In 2007, Dr. Romer recounted Bush’s strange behavior in Lausanne University’s review, Allez Savoir. A French-language Swiss newspaper, Le Matin Dimanche, printed a sarcastic account titled: “When President George W. Bush Saw the Prophesies of the Bible Coming to Pass.” France’s La Liberte likewise spoofed it under the headline “A Small Scoop on Bush, Chirac, God, Gog and Magog.” But other news media missed the amazing report.

Subsequently, ex-President Chirac confirmed the nutty event in a long interview with French journalist Jean-Claude Maurice, who tells the tale in his new book, Si Vous le Répétez, Je Démentirai (If You Repeat it, I Will Deny), released in March by the publisher Plon.

Oddly, mainstream media are ignoring this alarming revelation that Bush may have been half-cracked when he started his Iraq war. My own paper, The Charleston Gazette in West Virginia, is the only U.S. newspaper to report it so far. Canada’s Toronto Star recounted the story, calling it a “stranger-than-fiction disclosure … which suggests that apocalyptic fervor may have held sway within the walls of the White House.” Fortunately, online commentary sites are spreading the news, filling the press void.

The French revelation jibes with other known aspects of Bush’s renowned evangelical certitude. For example, a few months after his phone call to Chirac, Bush attended a 2003 summit in Egypt. The Palestinian foreign minister later said the American president told him he was “on a mission from God” to defeat Iraq. At that time, the White House called this claim “absurd.”

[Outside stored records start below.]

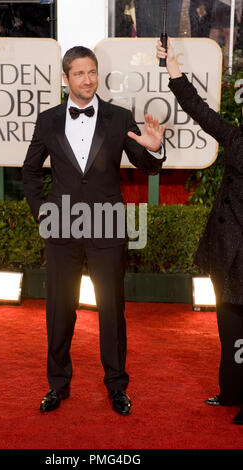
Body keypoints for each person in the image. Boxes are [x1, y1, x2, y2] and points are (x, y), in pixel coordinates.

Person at [22, 46, 166, 415]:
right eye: (79, 74)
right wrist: (41, 210)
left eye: (92, 72)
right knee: (59, 309)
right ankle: (57, 384)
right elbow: (30, 170)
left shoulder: (120, 117)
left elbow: (145, 164)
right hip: (62, 227)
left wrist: (156, 147)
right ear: (65, 78)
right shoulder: (49, 120)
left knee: (111, 309)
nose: (87, 80)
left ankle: (117, 386)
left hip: (108, 225)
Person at [156, 37, 243, 425]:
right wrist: (173, 71)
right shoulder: (237, 138)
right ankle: (231, 392)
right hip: (229, 253)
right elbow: (199, 111)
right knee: (229, 329)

Recently, GQ magazine revealed that former Defense Secretary Donald Rumsfeld attached warlike Bible verses and Iraq battle photos to war reports he hand-delivered to Bush. One declared: “Put on the full armor of God, so that when the day of evil comes, you may be able to stand your ground.”

It’s awkward to say openly, but now-departed President Bush is a religious crackpot, an ex-drunk of small intellect who “got saved.” He never should have been entrusted with the power to start wars.

For six years, Americans really haven’t known why he launched the unnecessary Iraq attack. Official pretexts turned out to be baseless. Iraq had no weapons of mass destruction after all, and wasn’t in league with terrorists, as the White House alleged. Collapse of his asserted reasons led to speculation about hidden motives: Was the invasion loosed to gain control of Iraq’s oil—or to protect Israel—or to complete Bush’s father’s vendetta against the late dictator Saddam Hussein? Nobody ever found an answer.

Now, added to the other suspicions, comes the goofy possibility that abstruse, supernatural, idiotic, laughable Bible prophecies were a factor. This casts an ominous pall over the needless war that has killed more than four thousand young Americans and cost U.S. taxpayers perhaps $1 trillion.